All lines from the one containing "Figure 2: Rate" through the final line of the records below should be reproduced exactly, with the pictures left out.

Records drawn from a dataset:
■ ■ ■

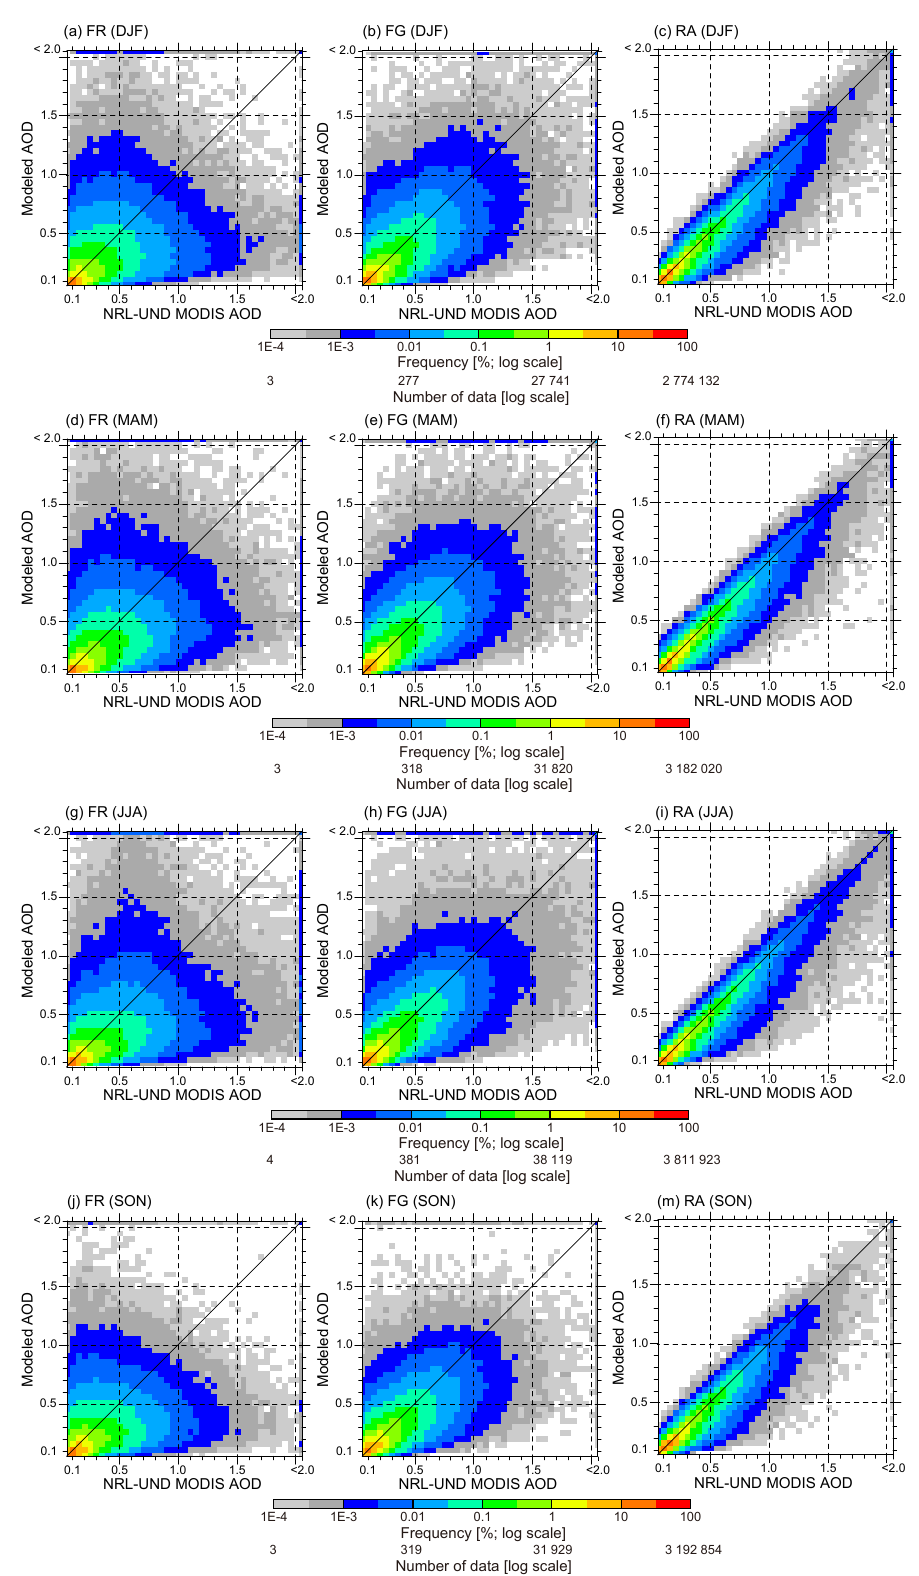
Figure 9. Scatter plots of FR (a, d, g, j) , FG (b, e, h, k) , and RA (c, f, i, m) AODs versus NRL-UND MODIS AODs for boreal (a–c) winter (December–February), (d–f) spring (March–May), (g–i) summer (June–August), and (j–m) autumn (September–November). Geosci. Model Dev., 10, 3225–3253,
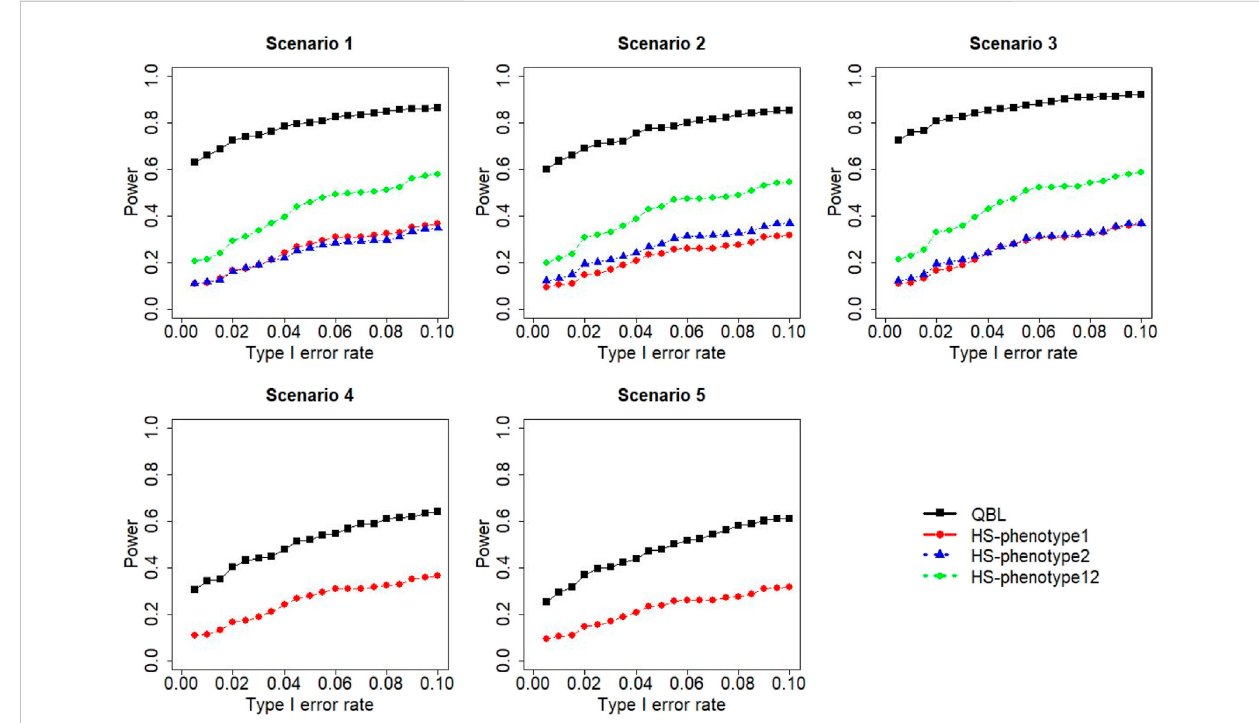
FIGURE 7 Simulation results under sample size 500, setting 2 (12 haplotypes), and ρ = 0.1. Scenarios are shown in Table 1. HS, Haplo.score; phenotype12, phenotype 1 or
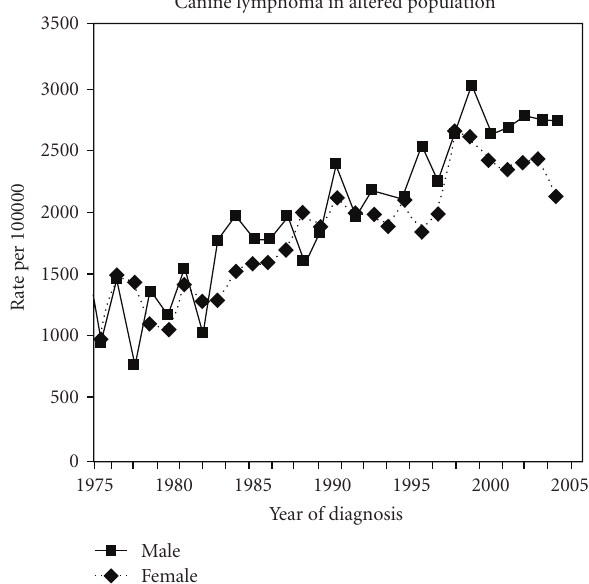
Figure 2: Rate of lymphoma in the intact canine population in the VMDB. Dashed line represents female intact (FI) dogs and solid line represents male intact (MI) dogs.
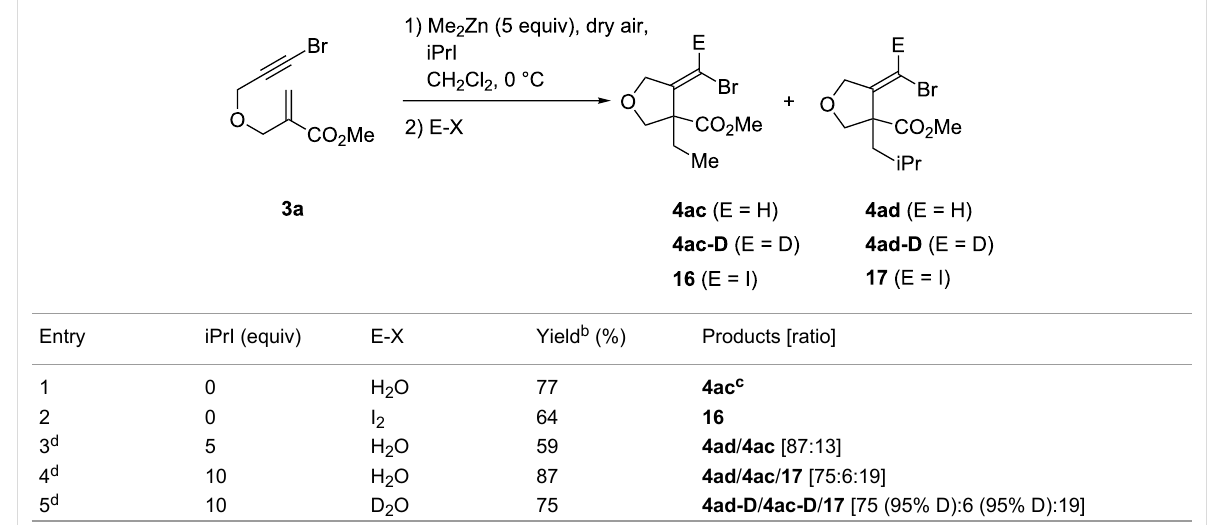
Table 3: Me 2 Zn-mediated 1,4-addition/carbozincation of alkyl iodides with 3a in the presence of added air. a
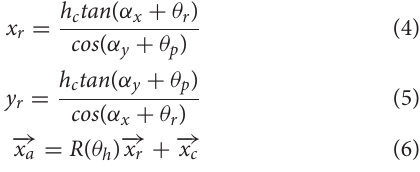
pixels (8, 688 × 5, 792), and f is the focal length of the lens (17–21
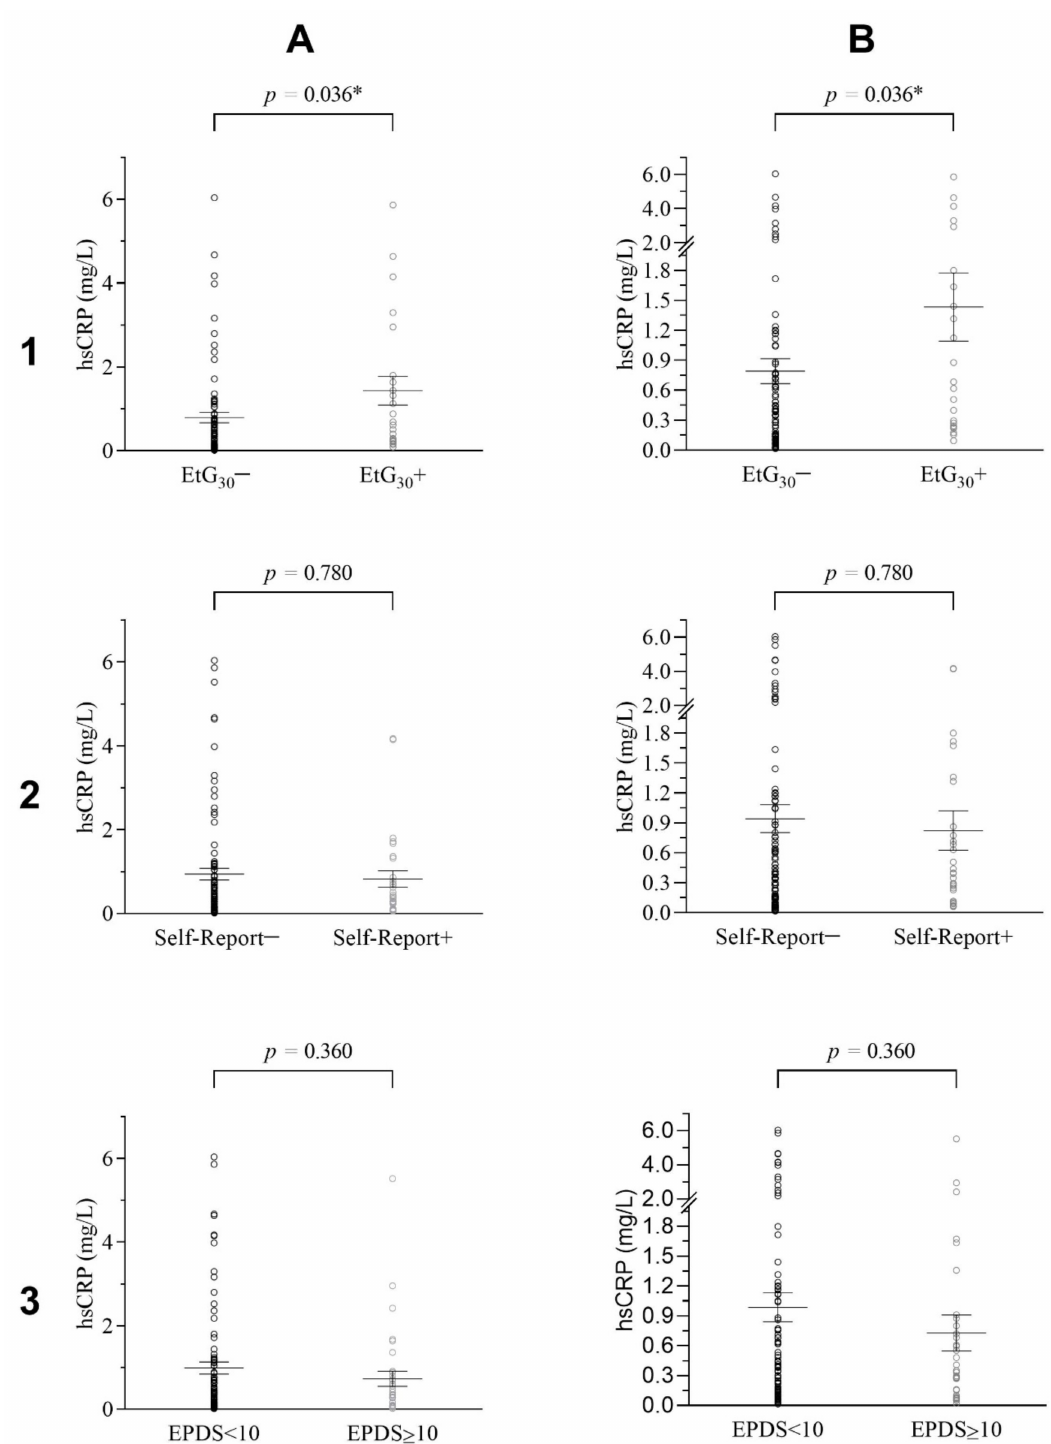
Figure 2. Distribution of Adolescent’s hsCRP Levels for EtG, Self-Report and EPDS Groups. ( 1 ), ( A ) Adolescent’s hsCRP levels grouped for EtG30+/EtG30 − as an overview and ( B ) with focus on lower levels of hsCRP ( n = 104). ( 2 ), ( A ) Adoles- cents hsCRP levels grouped for maternal self-report − /self-report+ on prenatal alcohol consumption and ( B ) with focus on lower levels of hsCRP ( n = 122). ( 3 ), ( A ) Adolescents hsCRP levels grouped for EPDS < 10 / EPDS > 10 and ( B ) with focus on lower levels of hsCRP ( n = 122). Error bars show standard errors; ANCOVA p -Levels assigned. * p <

■ ■ ■

THE ANSWER:
Figure 2: Rate of lymphoma in the intact canine population in the VMDB. Dashed line represents female intact (FI) dogs and solid line represents male intact (MI) dogs.
Table 3: Me 2 Zn-mediated 1,4-addition/carbozincation of alkyl iodides with 3a in the presence of added air. a
pixels (8, 688 × 5, 792), and f is the focal length of the lens (17–21
Figure 2. Distribution of Adolescent’s hsCRP Levels for EtG, Self-Report and EPDS Groups. ( 1 ), ( A ) Adolescent’s hsCRP levels grouped for EtG30+/EtG30 − as an overview and ( B ) with focus on lower levels of hsCRP ( n = 104). ( 2 ), ( A ) Adoles- cents hsCRP levels grouped for maternal self-report − /self-report+ on prenatal alcohol consumption and ( B ) with focus on lower levels of hsCRP ( n = 122). ( 3 ), ( A ) Adolescents hsCRP levels grouped for EPDS < 10 / EPDS > 10 and ( B ) with focus on lower levels of hsCRP ( n = 122). Error bars show standard errors; ANCOVA p -Levels assigned. * p <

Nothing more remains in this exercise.